Let's start with some basic concepts.

Fractional Knapsack Problem

The problem involves a knapsack with a capacity of N, and a set of items, each with a cost Ci and a size Si

Goal: Minimize the total cost of filling the knapsack completely, with the key feature that items can be taken in fractions.

Solution:

  1. Calculate the cost-to-size ratio (Ci/Si) for each item.
  2. Sort the items in ascending order based on their cost-to-size ratio.
  3. Fill the knapsack by taking items in this sorted order, taking fractions of items as needed to completely fill the knapsack.

Convex Hull

For a given set of points, the convex hull is the smallest convex polygon that encloses all the points.



The lower convex hull is the portion of the convex hull that, when projected onto the x-axis, casts the same shadow as the entire convex hull.
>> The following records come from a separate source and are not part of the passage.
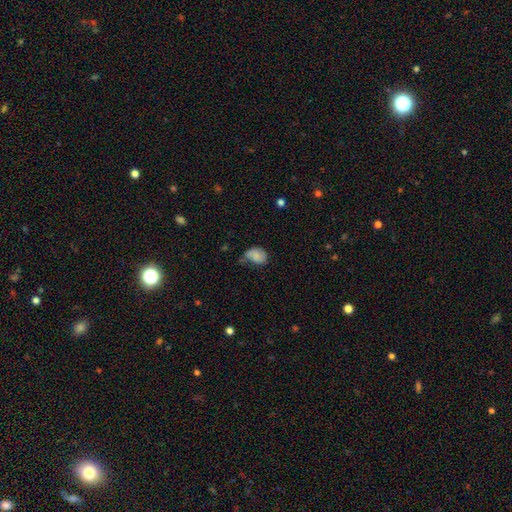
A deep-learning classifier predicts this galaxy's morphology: Smooth or featured: smooth — 74% (featured or disk — 18%)
How rounded: in between — 75% (round — 24%)
Merging: none — 39% (minor disturbance — 38%)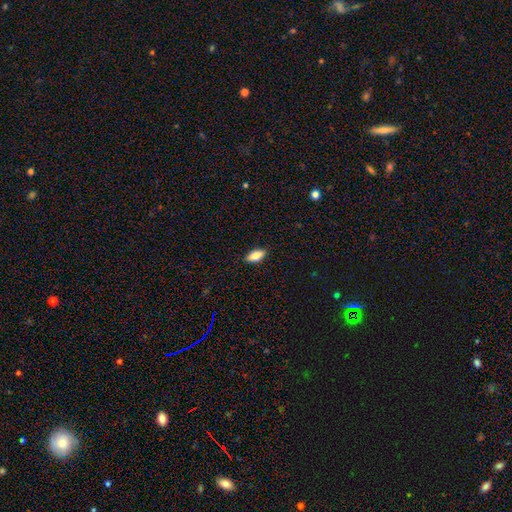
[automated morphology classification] This is likely a smooth galaxy (79%). How rounded: clearly in between (86%). Merging: clearly none (88%).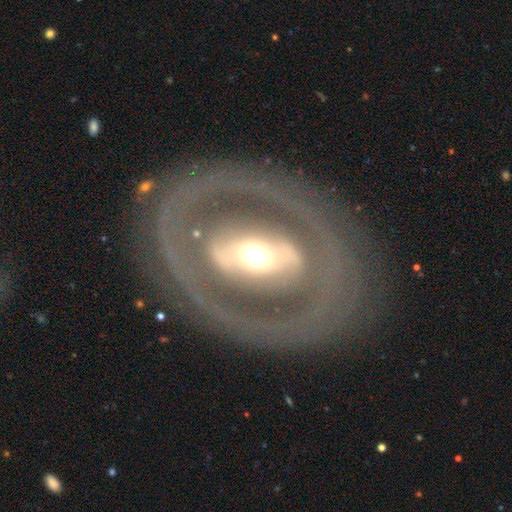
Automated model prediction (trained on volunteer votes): smooth_or_featured: featured or disk (p=0.75) [alt: smooth p=0.19]
disk_edge_on: no (p=0.91) [alt: yes p=0.09]
bar: strong (p=0.45) [alt: no p=0.30]
has_spiral_arms: no (p=0.67) [alt: yes p=0.33]
bulge_size: moderate (p=0.62) [alt: small p=0.18]
merging: none (p=0.78) [alt: minor disturbance p=0.12]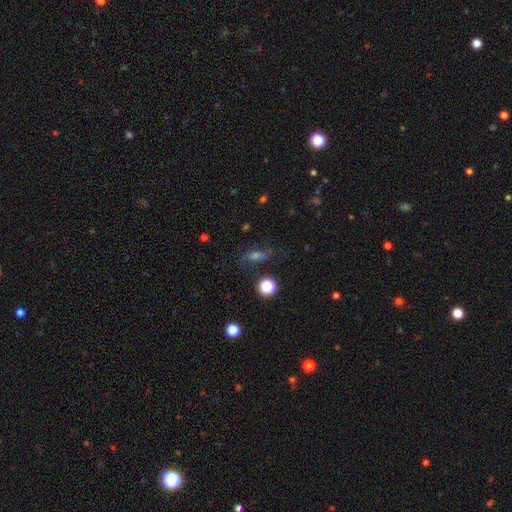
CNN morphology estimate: This appears to be a featured or disk galaxy (45%). Merging: none (72%).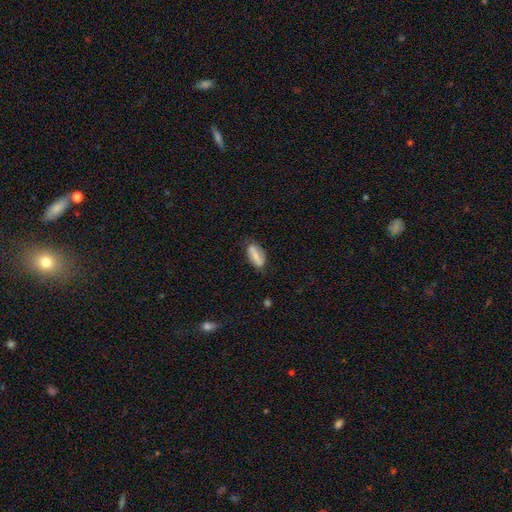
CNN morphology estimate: smooth-or-featured: smooth: 60% | featured or disk: 32% | star or artifact: 7%
  how-rounded: in between: 85% | cigar-shaped: 11% | round: 4%
  merging: none: 74% | minor disturbance: 19% | major disturbance: 5% | merger: 2%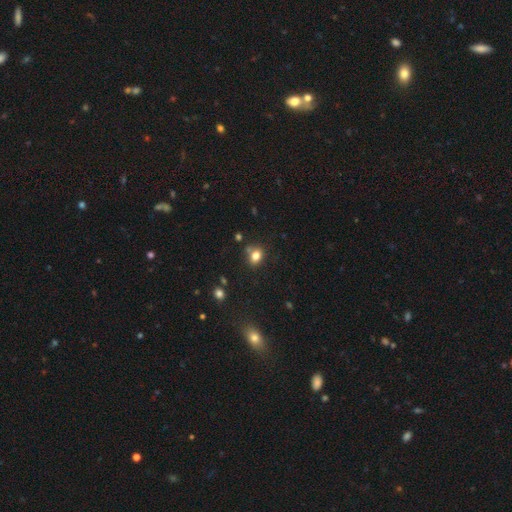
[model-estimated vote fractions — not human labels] A smooth galaxy with no disk features (79%) that is in between round and cigar-shaped (53%).

Vote fractions:
- Smooth or featured? smooth: 79% / star or artifact: 13% / featured or disk: 8%
- How rounded? in between: 53% / round: 46% / cigar-shaped: 1%
- Merging? none: 67% / minor disturbance: 16% / merger: 12% / major disturbance: 5%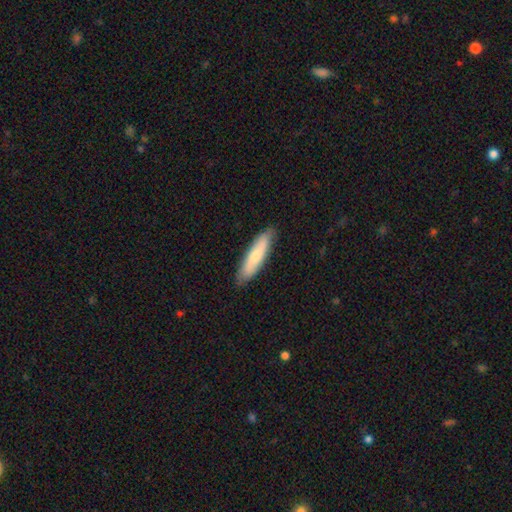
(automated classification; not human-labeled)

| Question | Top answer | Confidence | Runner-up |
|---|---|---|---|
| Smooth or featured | smooth | 66% | featured or disk (29%) |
Essentially, it's the "bottom" part of the hull.



    Graham's Scan Algorithm

    Graham's scan is a classic algorithm to compute the convex hull of a set of points:

    1. Initialization:

      • Find the point with the lowest y-coordinate (and leftmost if there are ties). This point is guaranteed to be part of the convex hull.
      • Push this lowest point onto a stack.
    2. Sorting:

      • Sort the remaining points in counterclockwise order around the initial lowest point. This sorting is based on the angle formed by the x-axis and the line connecting the initial point to each other point.
    3. Hull Construction:

      • Iterate through the sorted points:
        • For each point, push it onto the stack.
        • While the stack contains at least three points and the last three points on the stack form a non-left turn (i.e., a right turn or straight line), pop the second-to-last point from the stack.
      • Once the iteration is complete, the points remaining on the stack form the convex hull.
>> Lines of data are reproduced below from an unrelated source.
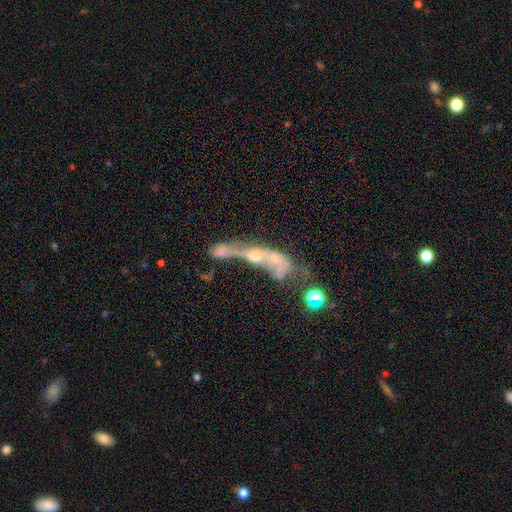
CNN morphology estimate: Overall: featured or disk (61%; smooth 23%). Edge-on disk: no (67%; yes 33%). Merging: merger (58%; major disturbance 20%).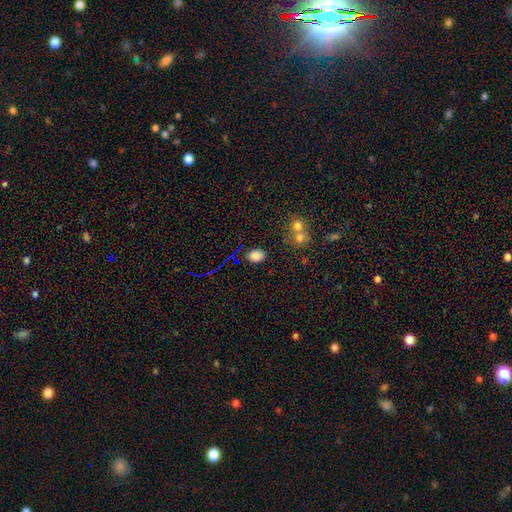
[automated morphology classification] Smooth or featured: smooth — 80% (star or artifact — 14%)
How rounded: in between — 72% (round — 27%)
Merging: none — 80% (minor disturbance — 10%)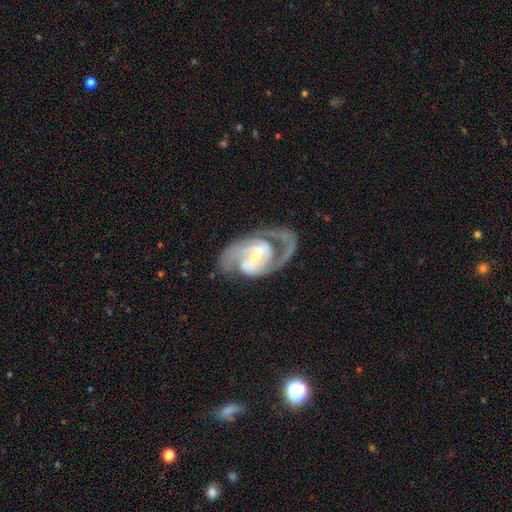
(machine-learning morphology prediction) Smooth or featured: featured or disk — 89% (smooth — 6%)
Edge-on disk: no — 97% (yes — 3%)
Bar: strong — 43% (weak — 40%)
Spiral arms: yes — 96% (no — 4%)
Spiral winding: medium — 52% (tight — 34%)
Spiral arm count: 2 — 84% (can't tell — 5%)
Bulge size: small — 63% (moderate — 27%)
Merging: none — 64% (minor disturbance — 17%)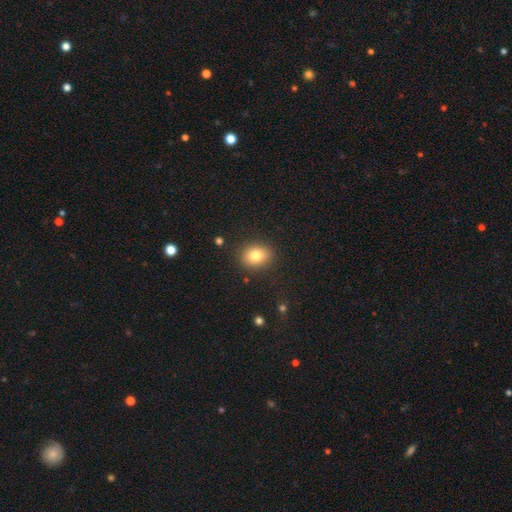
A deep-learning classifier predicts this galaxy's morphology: Smooth or featured?
  - smooth: 80% *
  - star or artifact: 10%
  - featured or disk: 9%
How rounded?
  - round: 54% *
  - in between: 45%
  - cigar-shaped: 1%
Merging?
  - none: 87% *
  - minor disturbance: 9%
  - major disturbance: 3%
  - merger: 1%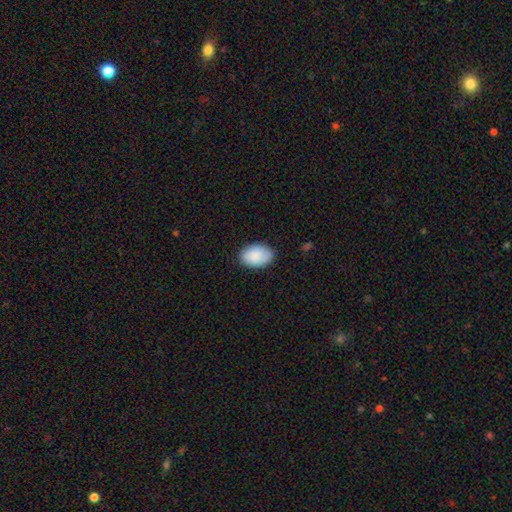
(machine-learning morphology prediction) Smooth or featured? Predicted: smooth (p=0.89). How rounded? Predicted: in between (p=0.90). Merging? Predicted: none (p=0.85).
    The non-left turn check ensures that the hull remains convex. A left turn indicates that the points are forming a convex angle.

    Flash Memory

    As discussed in a previous article, flash is the technology underpinning SSDs. I will go over Flash technology briefly in this article.

    SSD Organization

    SSDs organize data into pages, typically 2-4 KB (analogous to blocks in HDDs), which are grouped into blocks of 32-128 pages.


    A key characteristic of flash memory (which utilizes EEPROM) is that a flash cell must be erased explicitly before it can be re-written. With SSDs, there is a disparity between write and erase operations: writes occur at the page level, while erasures can be performed at the block level only.

    Write Performance

    SSDs employ a Flash Translation Layer (FTL) to map Logical Block Addresses from the operating system to Physical Block Addresses (PBAs). New blocks are mapped to free blocks. When free blocks are depleted, the SSD reclaim space by finding blocks where data has been deleted (trimmed), allowing for block erasure. 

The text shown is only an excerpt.